Становится страшно, как представишь себе всю случайность жизни. Могли бы соединиться две совсем другие из миллионов зародышевых клеток — и был бы другой человек; тогда бы это был не я, а какой-то неведомый брат мой, и суди бог, что за странный мог это быть человек. Мог ведь родиться какой-нибудь иной из тысяч или миллионов возможных братьев: что ж, я вытащил выигрышный билет, а они — пустые; ничего не попишешь — не могли же мы родиться все. А что, дружище, если эта множественность судеб, заключенных в нас, и есть толпа возможных, но не рожденных братьев? И, может, один из них был бы столяром, другой — героем; один добился бы в жизни многого, другой бы жил нищим на паперти; и были бы это не только мои, но и их вероятности! Быть может, то, что я в простоте душевной принимал за свою жизнь, была наша жизнь — наша, тех, которые жили давно и умерли и которые так и не родились, но только могли существовать! Господи, до чего страшное представление — страшное и чудное; и бег обыкновенной жизни, который так хорошо, так до мелочей знаком мне, оборачивается вдруг совсем иным и мнится великим, таинственным. То был не я — то были мы. Ты и не подозреваешь, человек, чем ты жил, понятия не имеешь, скольким жил!
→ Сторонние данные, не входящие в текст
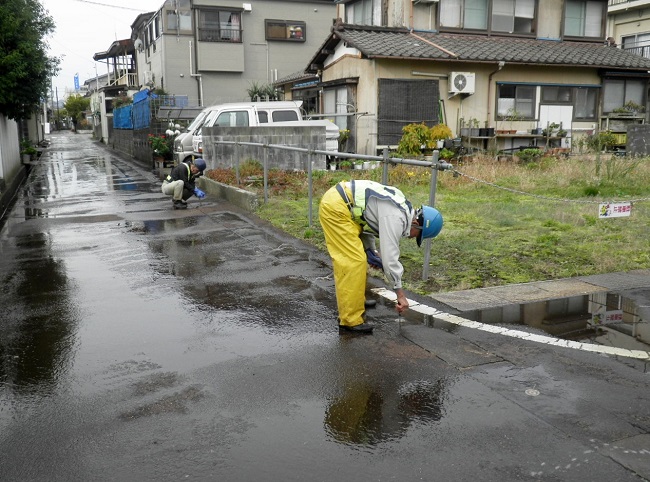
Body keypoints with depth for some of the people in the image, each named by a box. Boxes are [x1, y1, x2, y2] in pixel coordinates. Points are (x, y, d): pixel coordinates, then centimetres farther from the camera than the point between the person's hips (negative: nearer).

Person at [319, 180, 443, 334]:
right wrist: (400, 294, -11)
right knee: (354, 261, -11)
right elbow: (390, 256, -18)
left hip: (338, 200, 11)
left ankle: (356, 300, 34)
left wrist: (370, 251, 12)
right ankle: (350, 320, -8)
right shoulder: (396, 218, -17)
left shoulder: (402, 209, 13)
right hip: (335, 206, -11)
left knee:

Ну вот мы и все тут — очень много нас. Весь наш род, смотри-ка; с чего это все вы вдруг вспомнили обо мне?
Да проститься с тобой пришли; сам знаешь…
Что?
Проститься перед разлукой. Хорошо тут у тебя.
Вот как. Дорогие мои, милые! Простите, я и не ждал вас…
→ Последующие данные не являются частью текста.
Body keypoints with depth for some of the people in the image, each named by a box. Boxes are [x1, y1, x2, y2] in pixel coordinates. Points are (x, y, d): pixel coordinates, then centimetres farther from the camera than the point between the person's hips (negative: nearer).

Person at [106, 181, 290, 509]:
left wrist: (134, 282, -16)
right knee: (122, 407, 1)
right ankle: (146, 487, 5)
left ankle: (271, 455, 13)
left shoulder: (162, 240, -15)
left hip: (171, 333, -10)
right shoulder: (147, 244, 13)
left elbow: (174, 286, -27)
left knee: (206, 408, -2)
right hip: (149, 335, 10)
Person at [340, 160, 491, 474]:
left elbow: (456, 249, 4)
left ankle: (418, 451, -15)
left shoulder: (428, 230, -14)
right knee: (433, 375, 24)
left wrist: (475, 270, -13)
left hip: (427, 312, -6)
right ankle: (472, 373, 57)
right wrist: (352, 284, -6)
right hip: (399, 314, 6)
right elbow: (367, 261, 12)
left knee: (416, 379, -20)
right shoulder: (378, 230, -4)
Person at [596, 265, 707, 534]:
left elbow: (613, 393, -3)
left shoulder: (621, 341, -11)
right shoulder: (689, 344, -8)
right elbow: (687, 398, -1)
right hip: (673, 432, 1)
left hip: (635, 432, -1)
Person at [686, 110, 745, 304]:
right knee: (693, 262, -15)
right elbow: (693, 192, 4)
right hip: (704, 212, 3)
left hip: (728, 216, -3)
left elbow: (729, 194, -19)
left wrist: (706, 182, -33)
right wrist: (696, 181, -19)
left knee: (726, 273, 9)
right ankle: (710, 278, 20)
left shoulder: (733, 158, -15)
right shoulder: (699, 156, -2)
А мебель красивая, мальчик. Видно, кучу денег стоила.
Верно, папа.
Вижу, вижу, сынок, — ты кое-чего добился. Порадовал ты меня.
Мальчик мой, единственный, как ты плохо выглядишь. Ты не болен?
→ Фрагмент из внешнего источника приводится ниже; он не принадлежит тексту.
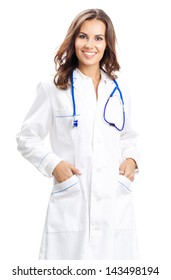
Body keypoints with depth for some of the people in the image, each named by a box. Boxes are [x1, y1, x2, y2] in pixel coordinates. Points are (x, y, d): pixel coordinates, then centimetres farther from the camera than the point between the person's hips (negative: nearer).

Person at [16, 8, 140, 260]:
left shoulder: (119, 90, 12)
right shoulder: (53, 89, 1)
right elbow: (27, 138, 4)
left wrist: (131, 159, 2)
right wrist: (53, 164, -11)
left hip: (115, 203, 3)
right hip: (71, 204, -3)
А, это мама! Мама, мамочка, с сердцем у меня что-то неладно!
О господи, сердце? Вот видишь — у меня тоже было больное сердце. Это от моего папочки.
А его нет здесь?
Тут он. Тот самый дурной дедушка. Ведь это он, бедняга, временами буйствовал в нас — уж это у нас в крови.
Покажитесь, пропащий дедушка. Так вы и есть тот грешник? И кто бы подумал!
Ладно, брось. Вот о тебе бы кто подумал! В тебе-то ведь тоже это было.
Во мне ладно, а в маме — нет.
Еще чего не хватало — в бабе-то! Такие вещи не для баб. А мужик что — мужику надо перебеситься.
А просто все у вас, дедушка!
Просто. Я был настоящий парень, милый мой. Ну так что ж — озоровал порой.
И за волосы бабушку по полу возили?
Возил.
То— то, а меня укоряют за то, что я хотел задушить покойную жену! Это у меня от вас, дедушка.
Только силы моей в тебе не было, парень. Ты свою натуру скорее от женщин унаследовал. Потому-то и было в тебе… все так странно и загадочно.
Вы, пожалуй, правы. Стало быть, от женщин! Скажите, вашей женой была та набожная, святая бабушка?
Да нет. Моя-то была веселая бабушка. Разве ты о ней не слышал?
А, помню! Веселая бабушка, все, бывало, шутила.
…Я твоя веселая бабушка! Помнишь, как ты дразнил телеграфиста? Это — от меня.
В кого же пошел тот смиренный святой человек?
А это тоже в меня, малыш. Много я вынесла от твоего бедняги дедушки, да что… Надо терпеливым быть — вот и примиришься.
А что же другая бабушка, святая и набожная?
Ах, она, бедненькая, дурная была женщина. Полна была злобы, зависти, скупости, вот и строила из себя святошу. Вот это у тебя — от нее!